Past Event20 Nov 2016

Poème Héroïque

No longer available

Great Hall, Auckland Town Hall

Classical music

The Aorangi Symphony Orchestra proudly presents a unique World War One commemoration concert, featuring orchestral works related to the conflict and the theme of war.

We wish to commemorate a little-known but significant battle, the Battle of Romani, which took place in the Sinai Desert in August 1916, involving large numbers as ANZACs as well as the Auckland Mounted Battalion.

Two composers in tonight’s programme served in the Great War: Maurice Ravel was a lorry driver in the Thirteenth Artillery Regiment, and Ralph Vaughan Williams was a medical orderly and subsequently a 2nd Lieutenant in the Royal Garrison Artillery.

 

The programme is as follows:

Marcel Dupré - Poeme Heroique Op.33 (1935) for Organ, Brass and Field Drum, dedicated to the Battle of Verdun.

Maurice Ravel - Le Tombeau de Couperin (1914-1917), each movement dedicated to a fallen soldier.

Ralph Vaughan Williams - The Lark Ascending (1914/1921).

Dimitri Shostakovich - Symphony No.5 in D Minor, Op 47 (1937).

Formerly Ensemble Polymnia, the Aorangi Symphony Orchestra makes its debut in the Auckland Town Hall, under the baton of internationally known conductor Sarah Bisley,  whose appearances to date have been with the State Hermitage Orchestra of St Petersburg, Savaria Symphony Orchestra of Szombathely, Hungary, Marihilfer Oper in Vienna, the orchestra of L'Opera de Massy in Paris, Ensemble Polymnia in Austria, France and New Zealand, the Aorangi Singers, the Nelson Symphony Orchestra and Opera Waikato.

The title work is to be performed by organist Philip Smith, who gave an outstanding performance of the “Concerto for Organ, Strings and Timpani” with Ensemble Polymnia in 2014. The violin soloist for the hugely popular and beautifully nostalgic work, The Lark Ascending, is rising star Joella Pinto, while celebrated actor and director Raymond Hawthorne is to narrate several poems from the Great War.

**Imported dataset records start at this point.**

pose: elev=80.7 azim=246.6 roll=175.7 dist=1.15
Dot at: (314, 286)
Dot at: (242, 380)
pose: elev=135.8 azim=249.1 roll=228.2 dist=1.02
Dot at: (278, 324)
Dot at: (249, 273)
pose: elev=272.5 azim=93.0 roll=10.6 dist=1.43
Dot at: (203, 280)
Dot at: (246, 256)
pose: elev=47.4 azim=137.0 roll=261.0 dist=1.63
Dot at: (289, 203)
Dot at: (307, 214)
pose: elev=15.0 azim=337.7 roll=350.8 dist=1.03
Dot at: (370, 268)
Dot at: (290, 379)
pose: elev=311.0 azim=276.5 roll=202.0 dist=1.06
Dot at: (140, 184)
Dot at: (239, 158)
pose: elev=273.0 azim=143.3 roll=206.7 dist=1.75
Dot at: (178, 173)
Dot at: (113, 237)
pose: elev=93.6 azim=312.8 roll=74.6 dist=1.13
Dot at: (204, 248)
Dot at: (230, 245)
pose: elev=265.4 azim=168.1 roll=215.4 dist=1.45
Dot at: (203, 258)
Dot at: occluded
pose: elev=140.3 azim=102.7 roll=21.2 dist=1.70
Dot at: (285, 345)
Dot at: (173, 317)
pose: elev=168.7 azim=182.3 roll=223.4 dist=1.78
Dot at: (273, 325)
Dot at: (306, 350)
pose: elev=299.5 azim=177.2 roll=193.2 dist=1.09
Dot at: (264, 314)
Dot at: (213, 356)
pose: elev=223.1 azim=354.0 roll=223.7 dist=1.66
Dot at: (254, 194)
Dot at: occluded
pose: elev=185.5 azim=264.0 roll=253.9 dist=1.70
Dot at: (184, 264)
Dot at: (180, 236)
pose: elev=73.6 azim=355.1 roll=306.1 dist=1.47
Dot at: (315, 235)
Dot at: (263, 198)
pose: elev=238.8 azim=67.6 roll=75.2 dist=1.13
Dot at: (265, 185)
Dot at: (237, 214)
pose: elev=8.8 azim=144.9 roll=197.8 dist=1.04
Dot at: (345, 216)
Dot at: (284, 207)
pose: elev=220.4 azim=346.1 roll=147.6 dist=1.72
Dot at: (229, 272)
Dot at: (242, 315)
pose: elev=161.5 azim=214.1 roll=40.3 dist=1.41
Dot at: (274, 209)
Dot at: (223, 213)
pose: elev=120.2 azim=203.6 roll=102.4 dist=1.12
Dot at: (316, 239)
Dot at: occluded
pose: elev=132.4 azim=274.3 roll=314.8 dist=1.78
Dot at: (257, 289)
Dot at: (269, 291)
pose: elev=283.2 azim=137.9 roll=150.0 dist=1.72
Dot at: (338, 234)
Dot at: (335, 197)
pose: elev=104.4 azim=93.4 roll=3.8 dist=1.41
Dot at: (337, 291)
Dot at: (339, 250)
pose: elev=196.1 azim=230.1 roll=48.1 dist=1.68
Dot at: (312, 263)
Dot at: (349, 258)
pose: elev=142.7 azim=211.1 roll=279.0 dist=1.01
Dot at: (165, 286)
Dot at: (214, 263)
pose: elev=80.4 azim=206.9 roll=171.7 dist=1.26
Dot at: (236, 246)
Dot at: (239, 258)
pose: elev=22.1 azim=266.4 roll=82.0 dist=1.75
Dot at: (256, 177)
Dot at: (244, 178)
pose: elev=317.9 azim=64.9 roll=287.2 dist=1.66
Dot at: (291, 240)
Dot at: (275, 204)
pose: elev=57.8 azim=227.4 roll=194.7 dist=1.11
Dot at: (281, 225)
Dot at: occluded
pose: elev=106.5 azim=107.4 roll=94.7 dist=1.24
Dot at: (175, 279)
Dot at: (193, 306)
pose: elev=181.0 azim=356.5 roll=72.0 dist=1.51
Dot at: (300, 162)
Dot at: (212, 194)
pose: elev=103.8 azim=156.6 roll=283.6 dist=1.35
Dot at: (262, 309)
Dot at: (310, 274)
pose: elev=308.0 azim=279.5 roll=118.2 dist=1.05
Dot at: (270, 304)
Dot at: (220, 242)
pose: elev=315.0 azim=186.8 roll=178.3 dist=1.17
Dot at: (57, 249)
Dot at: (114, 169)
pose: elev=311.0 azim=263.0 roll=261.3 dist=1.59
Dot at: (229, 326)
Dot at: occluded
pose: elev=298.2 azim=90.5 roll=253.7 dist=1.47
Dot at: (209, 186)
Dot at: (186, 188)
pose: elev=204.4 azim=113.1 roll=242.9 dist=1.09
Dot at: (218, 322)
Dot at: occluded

Symphony No.5 In D Minor is arguably Shostakovich’s most outspoken and expressive of his symphonies, a work which brought Leningrad to its knees at the premiere in 1937, with the Leningrad Symphony Orchestra conducted by Yevgeny Mravinsky. It is reported that the ovation lasted well over half an hour.  As a passionate and telling expression of the struggle of the human soul in the decades of political repression under Stalin, audiences in St Petersburg stated that “the composer has given us what we needed”.

…Conductor Sarah Bisley's string ensemble, performers full of passion and energy and driven by a collective wisdom and an individual understanding of the works they were offering… the Elgar 'Introduction' and 'Allegro, Op 47' demonstrated grandeur unbounded, an evocation of Empire which is so typical of the composer, and the difficult fugue was handled with a rare and polished delight….Ralph Vaughn Williams's 'Fantasia on a Theme by Thomas Tallis'… filled the sanctuary with harmony and the audience with pleasure.​

- Waikato Times, NZ

 

After one has been a critic for a decade or more, it is rare to find the pulses racing at a performance, but that was the result of the presentation of a recently discovered work by CPE Bach… here was a concert full of moments of sheer pleasure, of intense emotion, of continuing delights.